» **Short exercise A**:
Select every line of the records that contains the string "yields". Case counts.

» **Text provided**:

+++

= Listed buildings in Acton Burnell =

Acton Burnell is a civil parish in Shropshire, England. It contains 25 listed buildings that are recorded in the National Heritage List for England. Of these, two are listed at Grade I, the highest of the three grades, two are at Grade II*, the middle grade, and the others are at Grade II, the lowest grade. The parish includes the village of Acton Burnell and the hamlet of Acton Pigott, and is otherwise rural. Most of the listed buildings are houses and associated structures, and the other listed buildings are a church, a font in the churchyard, a shop, farm buildings, and a bridge.

+++

» **Records for processing**:
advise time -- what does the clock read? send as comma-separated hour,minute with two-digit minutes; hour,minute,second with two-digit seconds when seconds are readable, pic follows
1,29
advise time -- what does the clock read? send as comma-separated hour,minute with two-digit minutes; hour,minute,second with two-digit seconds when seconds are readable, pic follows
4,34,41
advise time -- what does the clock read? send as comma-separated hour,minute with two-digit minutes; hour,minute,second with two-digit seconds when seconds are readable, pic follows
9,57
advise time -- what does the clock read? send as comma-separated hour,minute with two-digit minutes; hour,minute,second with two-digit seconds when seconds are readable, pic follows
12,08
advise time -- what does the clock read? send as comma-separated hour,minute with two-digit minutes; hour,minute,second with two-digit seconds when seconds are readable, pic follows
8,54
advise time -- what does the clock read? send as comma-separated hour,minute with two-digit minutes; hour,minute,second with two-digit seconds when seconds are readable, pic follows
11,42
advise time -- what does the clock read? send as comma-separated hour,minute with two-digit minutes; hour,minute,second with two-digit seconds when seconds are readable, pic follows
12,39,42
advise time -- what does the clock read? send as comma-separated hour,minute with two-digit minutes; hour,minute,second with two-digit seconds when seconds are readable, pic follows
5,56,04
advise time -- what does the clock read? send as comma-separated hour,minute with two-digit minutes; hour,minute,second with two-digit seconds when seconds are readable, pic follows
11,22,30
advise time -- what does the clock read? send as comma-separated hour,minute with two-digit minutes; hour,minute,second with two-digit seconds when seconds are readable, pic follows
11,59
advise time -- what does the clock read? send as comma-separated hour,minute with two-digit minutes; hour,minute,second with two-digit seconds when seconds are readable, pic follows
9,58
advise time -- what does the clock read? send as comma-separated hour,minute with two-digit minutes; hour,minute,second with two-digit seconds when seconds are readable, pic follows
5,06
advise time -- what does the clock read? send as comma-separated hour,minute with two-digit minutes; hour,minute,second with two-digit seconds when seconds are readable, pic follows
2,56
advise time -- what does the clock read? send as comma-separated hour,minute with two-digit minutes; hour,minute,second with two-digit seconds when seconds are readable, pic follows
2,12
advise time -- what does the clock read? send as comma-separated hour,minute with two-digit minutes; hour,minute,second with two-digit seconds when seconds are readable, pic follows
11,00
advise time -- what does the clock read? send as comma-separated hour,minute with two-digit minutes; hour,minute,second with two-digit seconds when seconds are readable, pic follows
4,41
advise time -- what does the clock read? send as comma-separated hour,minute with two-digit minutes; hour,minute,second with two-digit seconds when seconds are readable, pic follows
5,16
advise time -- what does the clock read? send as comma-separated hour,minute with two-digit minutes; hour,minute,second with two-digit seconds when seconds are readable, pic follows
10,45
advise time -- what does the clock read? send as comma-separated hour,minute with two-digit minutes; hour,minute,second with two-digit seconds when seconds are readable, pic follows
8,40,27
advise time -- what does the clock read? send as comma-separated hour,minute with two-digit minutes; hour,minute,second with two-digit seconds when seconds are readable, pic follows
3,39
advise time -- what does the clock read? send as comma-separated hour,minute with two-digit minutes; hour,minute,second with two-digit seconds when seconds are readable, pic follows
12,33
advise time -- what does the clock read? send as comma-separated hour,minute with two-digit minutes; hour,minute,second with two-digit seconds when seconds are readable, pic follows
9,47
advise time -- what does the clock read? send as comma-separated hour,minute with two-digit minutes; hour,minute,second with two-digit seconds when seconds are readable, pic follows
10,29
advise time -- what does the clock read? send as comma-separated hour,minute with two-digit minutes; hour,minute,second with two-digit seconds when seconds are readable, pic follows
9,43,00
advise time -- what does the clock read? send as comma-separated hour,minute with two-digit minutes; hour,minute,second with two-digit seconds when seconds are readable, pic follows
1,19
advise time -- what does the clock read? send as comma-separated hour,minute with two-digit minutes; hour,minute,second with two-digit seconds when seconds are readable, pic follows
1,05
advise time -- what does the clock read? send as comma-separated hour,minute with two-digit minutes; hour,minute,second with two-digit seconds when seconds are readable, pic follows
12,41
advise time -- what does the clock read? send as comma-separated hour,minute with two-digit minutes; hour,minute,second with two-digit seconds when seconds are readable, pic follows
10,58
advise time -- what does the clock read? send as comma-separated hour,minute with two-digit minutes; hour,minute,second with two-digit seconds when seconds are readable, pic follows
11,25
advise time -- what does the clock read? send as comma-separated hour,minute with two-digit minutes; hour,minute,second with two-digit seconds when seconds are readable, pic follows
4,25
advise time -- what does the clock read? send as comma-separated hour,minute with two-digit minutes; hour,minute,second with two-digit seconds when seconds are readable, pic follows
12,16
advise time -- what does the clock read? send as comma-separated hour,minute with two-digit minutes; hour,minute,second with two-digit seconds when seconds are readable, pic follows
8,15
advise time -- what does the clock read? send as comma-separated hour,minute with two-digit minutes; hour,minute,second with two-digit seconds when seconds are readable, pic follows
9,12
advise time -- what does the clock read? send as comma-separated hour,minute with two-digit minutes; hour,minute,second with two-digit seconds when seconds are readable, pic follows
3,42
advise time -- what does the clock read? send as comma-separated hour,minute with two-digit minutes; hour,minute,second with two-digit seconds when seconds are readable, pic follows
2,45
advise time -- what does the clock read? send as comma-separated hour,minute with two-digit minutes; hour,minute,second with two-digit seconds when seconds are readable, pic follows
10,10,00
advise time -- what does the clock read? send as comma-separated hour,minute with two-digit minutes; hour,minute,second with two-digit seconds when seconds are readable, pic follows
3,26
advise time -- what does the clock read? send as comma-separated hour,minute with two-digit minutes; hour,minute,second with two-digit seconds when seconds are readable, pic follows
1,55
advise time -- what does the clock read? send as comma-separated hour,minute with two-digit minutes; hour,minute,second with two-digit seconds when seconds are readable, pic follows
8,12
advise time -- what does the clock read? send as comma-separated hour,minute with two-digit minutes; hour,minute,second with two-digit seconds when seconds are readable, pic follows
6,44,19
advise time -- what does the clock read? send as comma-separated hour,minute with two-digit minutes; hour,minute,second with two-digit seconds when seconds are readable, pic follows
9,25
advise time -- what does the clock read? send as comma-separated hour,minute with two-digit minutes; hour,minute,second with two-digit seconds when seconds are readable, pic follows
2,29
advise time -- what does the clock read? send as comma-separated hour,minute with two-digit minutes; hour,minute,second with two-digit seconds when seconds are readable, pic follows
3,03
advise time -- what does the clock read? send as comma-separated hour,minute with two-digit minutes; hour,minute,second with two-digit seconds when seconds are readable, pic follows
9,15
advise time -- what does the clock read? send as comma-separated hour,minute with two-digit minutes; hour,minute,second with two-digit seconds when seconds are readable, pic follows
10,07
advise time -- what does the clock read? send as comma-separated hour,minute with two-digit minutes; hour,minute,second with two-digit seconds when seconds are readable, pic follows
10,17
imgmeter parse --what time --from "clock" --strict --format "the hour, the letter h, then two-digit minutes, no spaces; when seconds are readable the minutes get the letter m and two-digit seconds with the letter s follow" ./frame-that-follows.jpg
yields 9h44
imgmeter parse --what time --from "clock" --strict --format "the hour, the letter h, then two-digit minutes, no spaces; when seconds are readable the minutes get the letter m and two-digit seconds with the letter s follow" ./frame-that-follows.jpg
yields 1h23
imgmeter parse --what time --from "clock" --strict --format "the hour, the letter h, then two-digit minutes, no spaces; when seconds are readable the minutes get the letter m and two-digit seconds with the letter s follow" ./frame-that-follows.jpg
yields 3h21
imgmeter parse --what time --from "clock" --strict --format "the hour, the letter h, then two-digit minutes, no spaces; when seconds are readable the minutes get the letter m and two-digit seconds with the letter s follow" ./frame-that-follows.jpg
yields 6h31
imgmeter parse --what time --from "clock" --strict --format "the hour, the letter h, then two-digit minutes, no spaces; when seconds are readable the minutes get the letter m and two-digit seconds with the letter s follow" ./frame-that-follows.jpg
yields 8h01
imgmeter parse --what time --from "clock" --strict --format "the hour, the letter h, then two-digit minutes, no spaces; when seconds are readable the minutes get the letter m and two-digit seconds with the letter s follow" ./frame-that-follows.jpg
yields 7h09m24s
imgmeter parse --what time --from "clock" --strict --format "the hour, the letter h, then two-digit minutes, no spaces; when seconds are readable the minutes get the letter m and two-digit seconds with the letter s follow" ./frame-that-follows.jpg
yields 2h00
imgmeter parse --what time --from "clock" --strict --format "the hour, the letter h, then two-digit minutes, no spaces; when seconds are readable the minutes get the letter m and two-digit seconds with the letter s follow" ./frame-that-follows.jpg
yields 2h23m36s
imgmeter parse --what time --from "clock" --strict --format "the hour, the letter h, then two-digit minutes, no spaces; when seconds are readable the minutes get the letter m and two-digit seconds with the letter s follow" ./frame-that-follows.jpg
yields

+++

» **Short exercise B**:
Update the passage on the listed buildings in Acton Burnell from "Acton Burnell is" to "and a bridge." by replacing "bridge" with "viaduct", and give that part again.

» **Complete response A**:
yields 9h44
yields 1h23
yields 3h21
yields 6h31
yields 8h01
yields 7h09m24s
yields 2h00
yields 2h23m36s
yields

» **Complete response B**:
Acton Burnell is a civil parish in Shropshire, England. It contains 25 listed buildings that are recorded in the National Heritage List for England. Of these, two are listed at Grade I, the highest of the three grades, two are at Grade II*, the middle grade, and the others are at Grade II, the lowest grade. The parish includes the village of Acton Burnell and the hamlet of Acton Pigott, and is otherwise rural. Most of the listed buildings are houses and associated structures, and the other listed buildings are a church, a font in the churchyard, a shop, farm buildings, and a viaduct.